Nowoczesne społeczeństwo akceptuje odmienność i różnorodność z natury rzeczy. Jednostka ma prawo żyć na swój sposób, jeśli nie narusza interesów i dóbr innych. Istnieją jednakże pewne granice przyzwoitości (nie sformułowane w normach prawa, lecz silne w obywatelskiej moralności), których przestrzegania oczekuje się od wszystkich, choć w stopniu nierównym. Przykładowo społeczne oczekiwania wobec szacownych obywateli z wyższej klasy czy kandydatów na najwyższe stanowiska publiczne (polityków) są niekiedy nader surowe. Zwłaszcza w amerykańskim systemie społecznym kandydat na prezydenta, senatora, gubernatora stanu musi się jawić jako wzór cnót obywatelskich i rodzinnych.

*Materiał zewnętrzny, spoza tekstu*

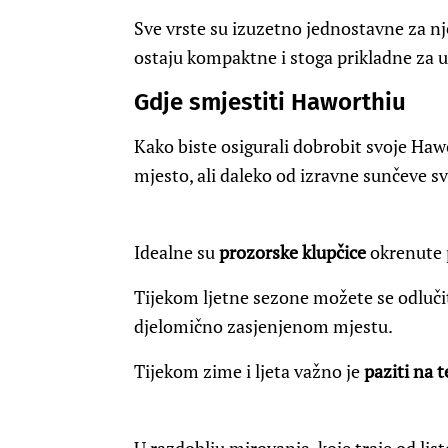
Sve vrste su izuzetno jednostavne za nj
ostaju kompaktne i stoga prikladne za u
Gdje smjestiti Haworthiu
Kako biste osigurali dobrobit svoje Hawor
mjesto, ali daleko od izravne sunčeve svj
Idealne su
prozorske klupčice
okrenute p
Tijekom ljetne sezone možete se odlučit
djelomično zasjenjenom mjestu.
Tijekom zime i ljeta važno je
paziti na 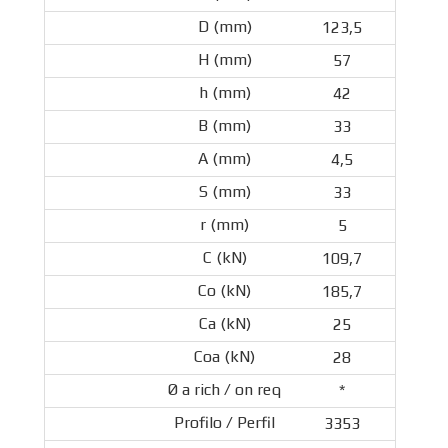
123,5
57
42
33
4,5
33
5
109,7
185,7
25
28
*
3353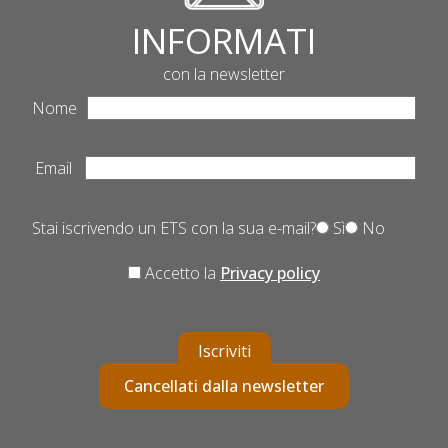
INFORMATI
con la newsletter
Nome
Email
Stai iscrivendo un ETS con la sua e-mail?
Sì
No
Accetto la
Privacy policy
Iscriviti
Cancellati dalla newsletter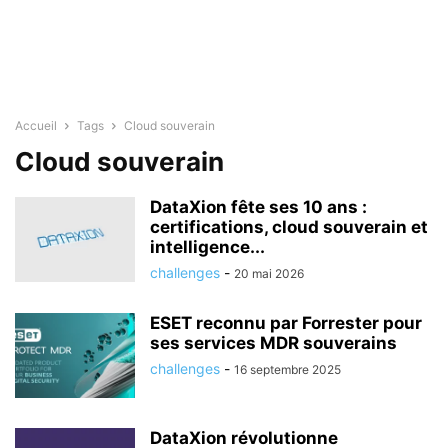
Accueil
Tags
Cloud souverain
Cloud souverain
DataXion fête ses 10 ans :
certifications, cloud souverain et
intelligence...
challenges
-
20 mai 2026
ESET reconnu par Forrester pour
ses services MDR souverains
challenges
-
16 septembre 2025
DataXion révolutionne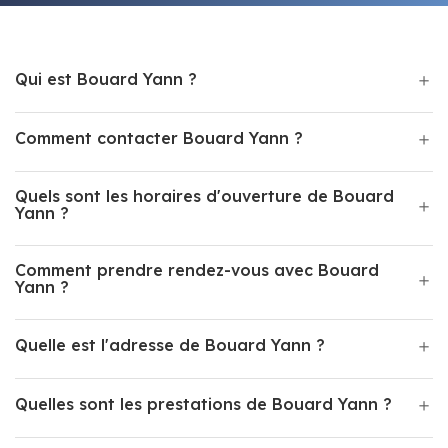
Qui est Bouard Yann ?
Comment contacter Bouard Yann ?
Quels sont les horaires d'ouverture de Bouard
Yann ?
Comment prendre rendez-vous avec Bouard
Yann ?
Quelle est l'adresse de Bouard Yann ?
Quelles sont les prestations de Bouard Yann ?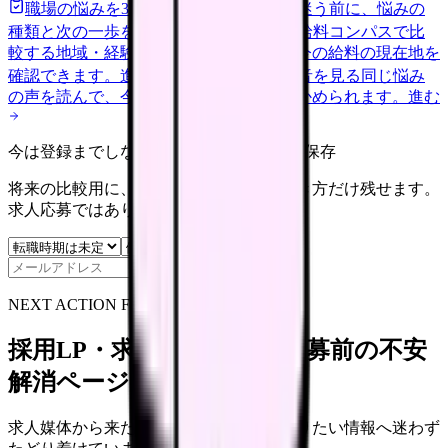
職場の悩みを30秒で診断
辞めるべきか迷う前に、悩みの
種類と次の一歩を整理します。
進む
給料コンパスで比
較する
地域・経験年数・施設形態から、今の給料の現在地を
確認できます。
進む
匿名掲示板で本音を見る
同じ悩み
の声を読んで、今の職場だけの問題か確かめられます。
進む
今は登録までしない人向け: 希望条件だけ保存
将来の比較用に、転職時期と気になる働き方だけ残せます。
求人応募ではありません。
保存
NEXT ACTION FOR CLINICS
採用LP・求人ページを、応募前の不安
解消ページにできます
求人媒体から来た看護師が、応募前に知りたい情報へ迷わず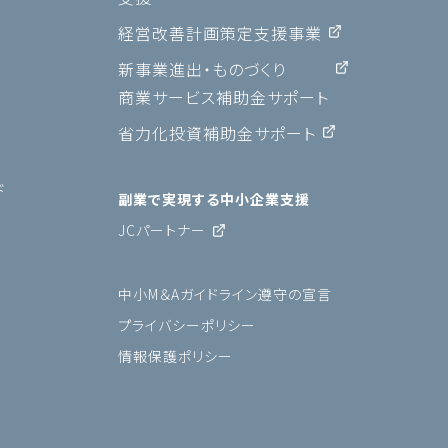
経営改善計画策定支援事業
新事業進出・ものづくり
商業サービス補助金サポート
省力化投資補助金サポート
ド
副業で実現する中小企業支援
JCパートナー
中小M＆Aガイドライン遵守の宣言
プライバシーポリシー
情報保護ポリシー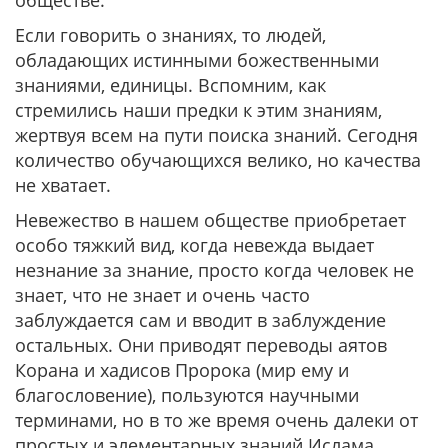
обществе.
Если говорить о знаниях, то людей,
обладающих истинными божественными
знаниями, единицы. Вспомним, как
стремились наши предки к этим знаниям,
жертвуя всем на пути поиска знаний. Сегодня
количество обучающихся велико, но качества
не хватает.
Невежество в нашем обществе приобретает
особо тяжкий вид, когда невежда выдает
незнание за знание, просто когда человек не
знает, что не знает и очень часто
заблуждается сам и вводит в заблуждение
остальных. Они приводят переводы аятов
Корана и хадисов Пророка (мир ему и
благословение), пользуются научными
терминами, но в то же время очень далеки от
простых и элементарных знаний Ислама.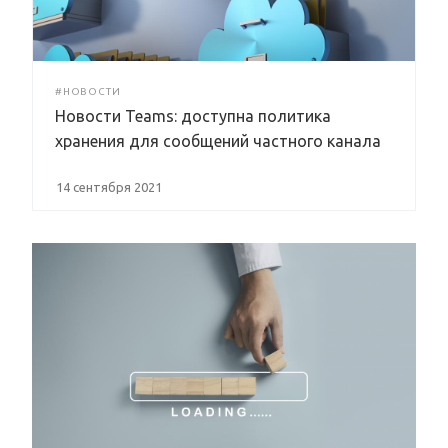
#НОВОСТИ
Новости Teams: доступна политика
хранения для сообщений частного канала
14 сентября 2021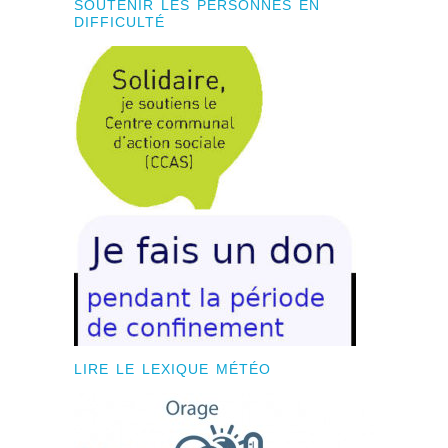
SOUTENIR LES PERSONNES EN
DIFFICULTÉ
LIRE LE LEXIQUE MÉTÉO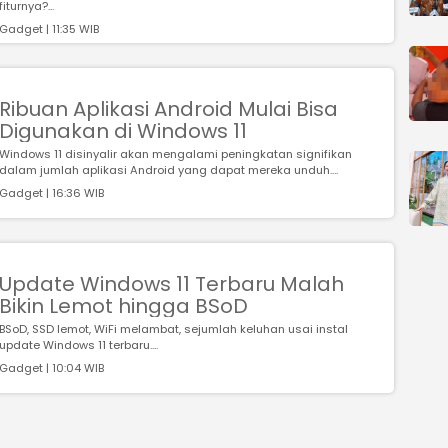
fiturnya?...
Gadget | 11:35 WIB
Ribuan Aplikasi Android Mulai Bisa
Digunakan di Windows 11
Windows 11 disinyalir akan mengalami peningkatan signifikan
dalam jumlah aplikasi Android yang dapat mereka unduh....
Gadget | 16:36 WIB
Update Windows 11 Terbaru Malah
Bikin Lemot hingga BSoD
BSoD, SSD lemot, WiFi melambat, sejumlah keluhan usai instal
update Windows 11 terbaru....
Gadget | 10:04 WIB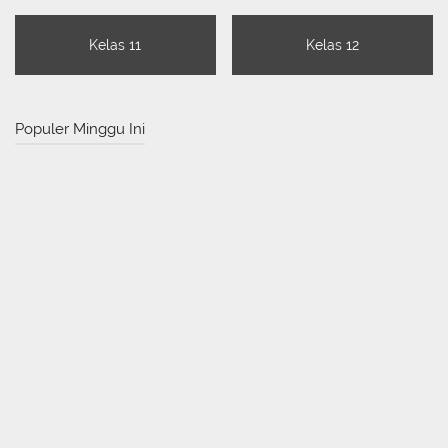
Kelas 11
Kelas 12
Populer Minggu Ini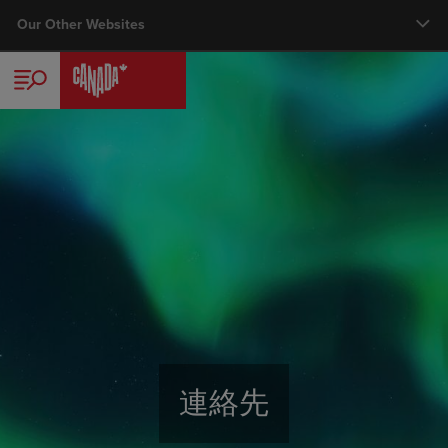
Skip
Our Other Websites
Main nav
to
main
旅行者
content
CTCについて
カナダ・スペシャリスト・プログラム
メディアセンター
MICE
連絡先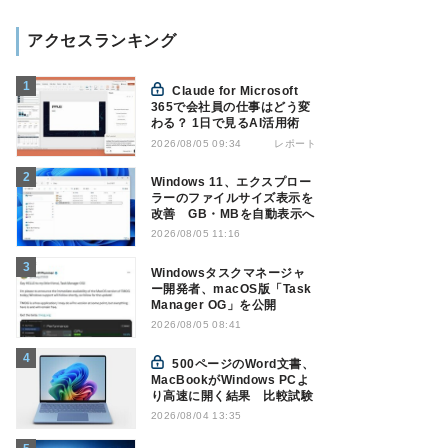
アクセスランキング
Claude for Microsoft
365で会社員の仕事はどう変
わる？ 1日で見るAI活用術
レポート
2026/08/05 09:34
Windows 11、エクスプロー
ラーのファイルサイズ表示を
改善 GB・MBを自動表示へ
2026/08/05 11:16
Windowsタスクマネージャ
ー開発者、macOS版「Task
Manager OG」を公開
2026/08/05 08:41
500ページのWord文書、
MacBookがWindows PCよ
り高速に開く結果 比較試験
2026/08/04 13:35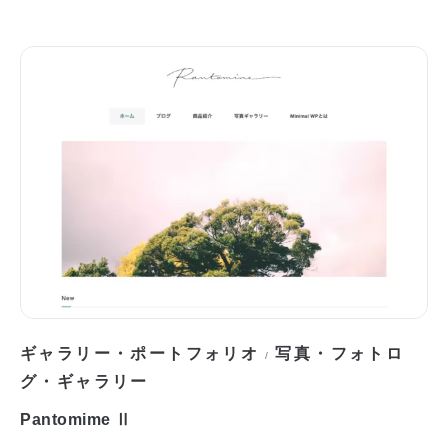
ギャラリー・ポートフォリオ
写真・フォトロ
/
グ・ギャラリー
Pantomime Ⅱ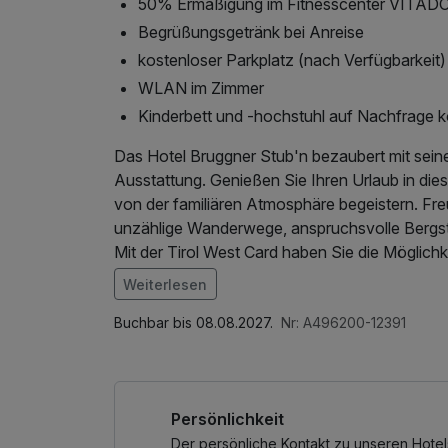
50% Ermäßigung im Fitnesscenter VITADOM
Begrüßungsgetränk bei Anreise
kostenloser Parkplatz (nach Verfügbarkeit)
WLAN im Zimmer
Kinderbett und -hochstuhl auf Nachfrage k
Das Hotel Bruggner Stub'n bezaubert mit seine
Ausstattung. Genießen Sie Ihren Urlaub in die
von der familiären Atmosphäre begeistern. Fr
unzählige Wanderwege, anspruchsvolle Bergst
Mit der Tirol West Card haben Sie die Möglic
und lieben zu lernen.
Weiterlesen
Buchbar bis 08.08.2027.
Nr: A496200-12391
Persönlichkeit
Der persönliche Kontakt zu unseren Hotel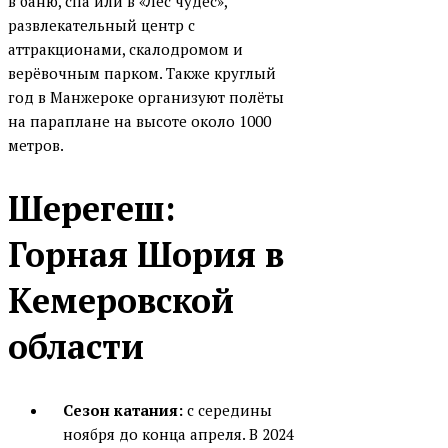
в баню, спа или в «Лес чудес»,
развлекательный центр с
аттракционами, скалодромом и
верёвочным парком. Также круглый
год в Манжероке организуют полёты
на параплане на высоте около 1000
метров.
Шерегеш:
Горная Шория в
Кемеровской
области
Сезон катания:
с середины
ноября до конца апреля. В 2024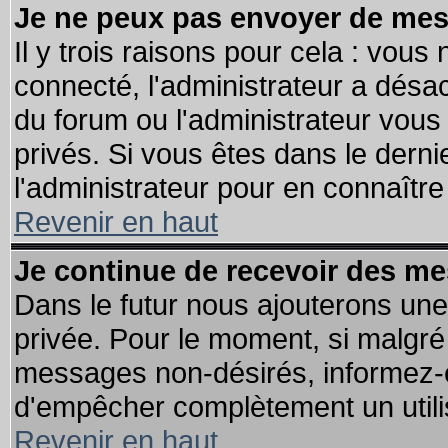
Je ne peux pas envoyer de mes
Il y trois raisons pour cela : vous
connecté, l'administrateur a désac
du forum ou l'administrateur vo
privés. Si vous êtes dans le dern
l'administrateur pour en connaître 
Revenir en haut
Je continue de recevoir des me
Dans le futur nous ajouterons une
privée. Pour le moment, si malgré
messages non-désirés, informez-en 
d'empêcher complètement un utili
Revenir en haut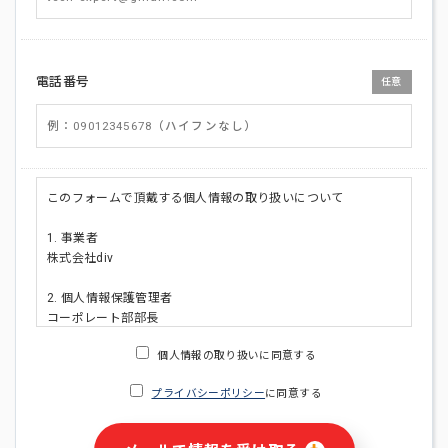
電話番号
任意
このフォームで頂戴する個人情報の取り扱いについて
1. 事業者
株式会社div
2. 個人情報保護管理者
コーポレート部部長
連絡先:メールアドレス:privacy_policy@di-v.co.jp
個人情報の取り扱いに同意する
3. 個人情報の利用目的
プライバシーポリシー
に同意する
・ご請求された資料の送付のため
・本人(法人の場合は担当者)への連絡含むお問い合わせ対応の
ため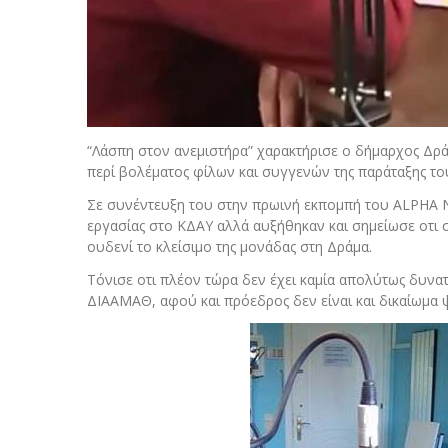
“Λάσπη στον ανεμιστήρα” χαρακτήρισε ο δήμαρχος Δρά
περί βολέματος φίλων και συγγενών της παράταξης τ
Σε συνέντευξη του στην πρωινή εκπομπή του ALPHA NE
εργασίας στο ΚΔΑΥ αλλά αυξήθηκαν και σημείωσε οτι
ουδενί το κλείσιμο της μονάδας στη Δράμα.
Τόνισε οτι πλέον τώρα δεν έχει καμία απολύτως δυνατ
ΔΙΑΑΜΑΘ, αφού και πρόεδρος δεν είναι και δικαίωμα 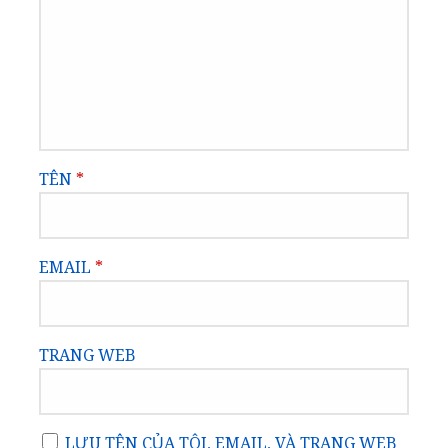
TÊN
*
EMAIL
*
TRANG WEB
LƯU TÊN CỦA TÔI, EMAIL, VÀ TRANG WEB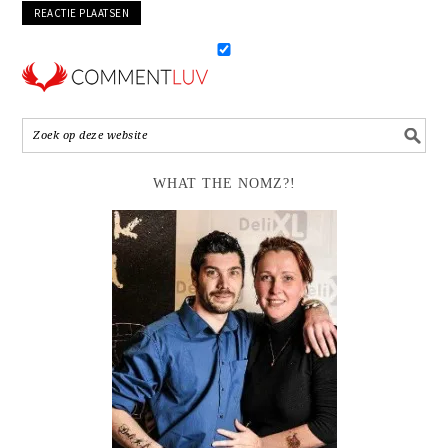
WHAT THE NOMZ?!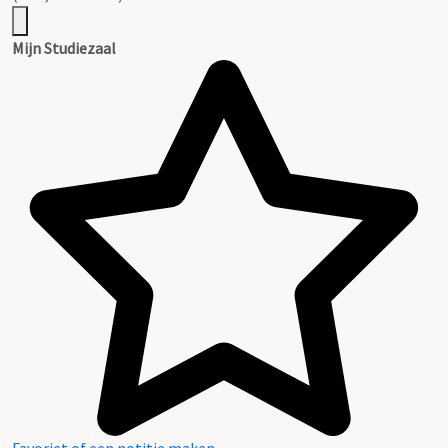
Mijn Studiezaal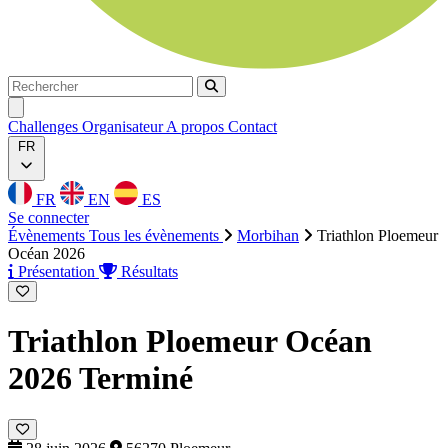
Rechercher
Rechercher
Ouvrir menu
Challenges
Organisateur
A propos
Contact
FR
FR
EN
ES
Se connecter
Évènements
Tous les évènements
Morbihan
Triathlon Ploemeur
Océan 2026
Présentation
Résultats
Triathlon Ploemeur Océan
2026
Terminé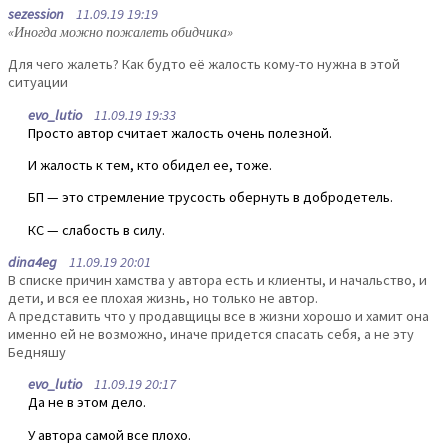
sezession
11.09.19 19:19
«Иногда можно пожалеть обидчика»
Для чего жалеть? Как будто её жалость кому-то нужна в этой
ситуации
evo_lutio
11.09.19 19:33
Просто автор считает жалость очень полезной.
И жалость к тем, кто обидел ее, тоже.
БП — это стремление трусость обернуть в добродетель.
КС — слабость в силу.
dina4eg
11.09.19 20:01
В списке причин хамства у автора есть и клиенты, и начальство, и
дети, и вся ее плохая жизнь, но только не автор.
А представить что у продавщицы все в жизни хорошо и хамит она
именно ей не возможно, иначе придется спасать себя, а не эту
Бедняшу
evo_lutio
11.09.19 20:17
Да не в этом дело.
У автора самой все плохо.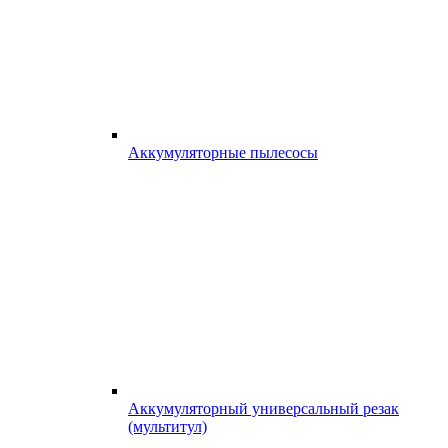
Аккумуляторные пылесосы
Аккумуляторный универсальный резак
(мультитул)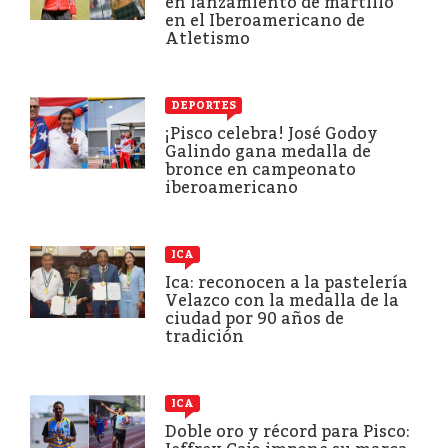
en lanzamiento de martillo
en el Iberoamericano de
Atletismo
DEPORTES
¡Pisco celebra! José Godoy
Galindo gana medalla de
bronce en campeonato
iberoamericano
ICA
Ica: reconocen a la pastelería
Velazco con la medalla de la
ciudad por 90 años de
tradición
ICA
Doble oro y récord para Pisco: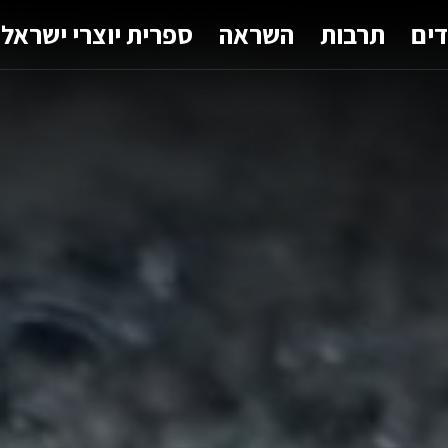
דים
תרבות
השראה
ספרית יוצרי ישראל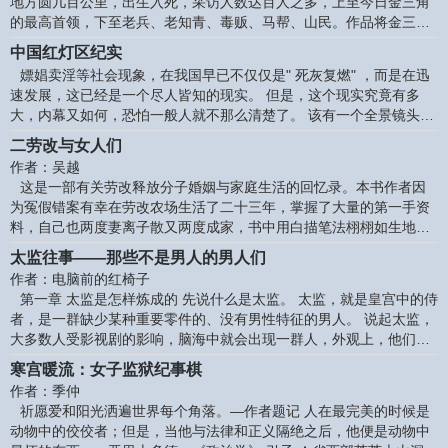
地方圆几百公里，出生入死，采访人数达百人之多，上至今日金三角
意，世界上是存在绝望这种东西的！ 妞妞出生后不久就被诊断患有绝
的最高首领，下至老兵、老知青、毒贩、马帮、山民。作品将金三角
症，带着这绝症极可爱也极可
五十年的春秋作了全景式的实录；探寻金三角何以成为世界上最大的
中国红灯区纪实
**生产地的源流；探寻在特殊历史环境中的人的生存、命运，其历程
嫖娼卖淫等社会现象，在我国早已不仅仅是" 死灰复燃" ，而是在迅
惊心动魄又令人心酸落泪。战争场面悲壮惨烈，历史如歌如泣。 作者
速发展，这已经是一个尽人皆知的现实。 但是，这个现实究竟有多
简介 邓贤，1953年生于四川，1971年到云南边疆当知青7年。1982
大，内幕又如何，恐怕一般人就不那么清楚了。 该有一个全景镜头
年开始文学创作，现已出版作品五百余万字，多次获国家及地方**文
了。该有一些深入的分析了。
学奖，并有作品
二劳改与女人们
作者：吴越
这是一部有关劳改释放分子婚姻与家庭生活的回忆录。本书作者因
为冤假错案有幸在劳改农场生活了二十三年，掌握了大量的第一手资
料，自己也两度妻离子散又两度成家，书中用白描笔法栩栩如生地如
实写出一个劳改释放分子在婚姻与家庭方面的亲身经历感受和矛盾的
太监往事——那些不是男人的男人们
心态，并深入地观察了各种劳改释放分子艰难困苦的家庭生活及形形
作者：电脑前的红椅子
式式的婚姻变故，客观地反映了那个特殊年代中不为广大群众所熟知
第一章 太监是怎样炼成的 先说什么是太监。 太监，就是皇宫中的侍
的另一个世界中可怜又复可叹的一群。 全书共分四篇，第一篇写的是
者，是一群缺少某种重要零件的、没有男性特征的男人。 说起太监，
被“组织劳动”的一批特殊女性的特殊生活；第二篇写的是二十对堪称
大多数人受影视剧的影响，脑海中就会出现一群人，外观上，他们满
典型的“二劳改”夫妇的组合实
面带笑，谄媚无比，嗓音尖利，面黄无须；人品上，他们阴险狠毒、
寒宫暖流：女子监狱纪事棋
狡诈无比，陷害忠良，搅乱国政；朝堂上，他们和皇帝的关系无比
作者：季仲
好，且爪牙遍地，手眼通天；经济上，他们身家亿万，富可敌国，却
祈愿爱和阳光洒遍世界每个角落。—作者题记 人在最完美的时候是
贪得无厌，因私废公。 太监仿佛永远那么坏，汉有十常侍，唐有李辅
动物中的佼佼者；但是，当他与法律和正义隔绝之后，他便是动物中
国，宋有童贯兄，明有魏忠贤，清有李莲英，说起这些人，读者无不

Jednostka, która sobie wybacza różne niegodziwości, nie wybaczy przyszłemu prezydentowi rozwodu, drobnych oszustw podatkowych, sprzeniewierzenia pieniędzy publicznych itp., a wścibska prasa wywlecze wszystko, co interesuje wyborcę.
Wydaje się, że wymuszanie uczciwości polityków przez opinię publiczną jako aspekt kontroli społecznej jest rozsądnym rozwiązaniem politycznym i społecznym, dowodzi też siły opinii publicznej w demokratycznym społeczeństwie. Należy wobec tego ubolewać, że presja społeczna w naszym kraju nie jest wystarczająco silna aby pozbawić złudzeń polityków bez klasy politycznej i moralnej. Pod tym względem istnieje charakterystyczne zróżnicowanie na europejskich scenach politycznych: w krajach o tradycjach protestanckich zaznacza się o wiele większa odpowiedzialność polityków i presja społeczna niż w krajach o tradycjach katolickich, w których (dobrym przykładem są Włochy) więcej się politykowi wybacza okazując zrozumienie dla rozmaitych słabości. W Niemczech samo podejrzenie o korupcję może spowodować dymisję urzędującego ministra, w Polsce ewidentna korupcja rozmywa się w krętactwach, które jednak opinia publiczna (a zwłaszcza własna partia polityka o „lepkich rękach") respektuje pozbawiając się w ten sposób roli skutecznego narzędzia kontroli nad światem polityki.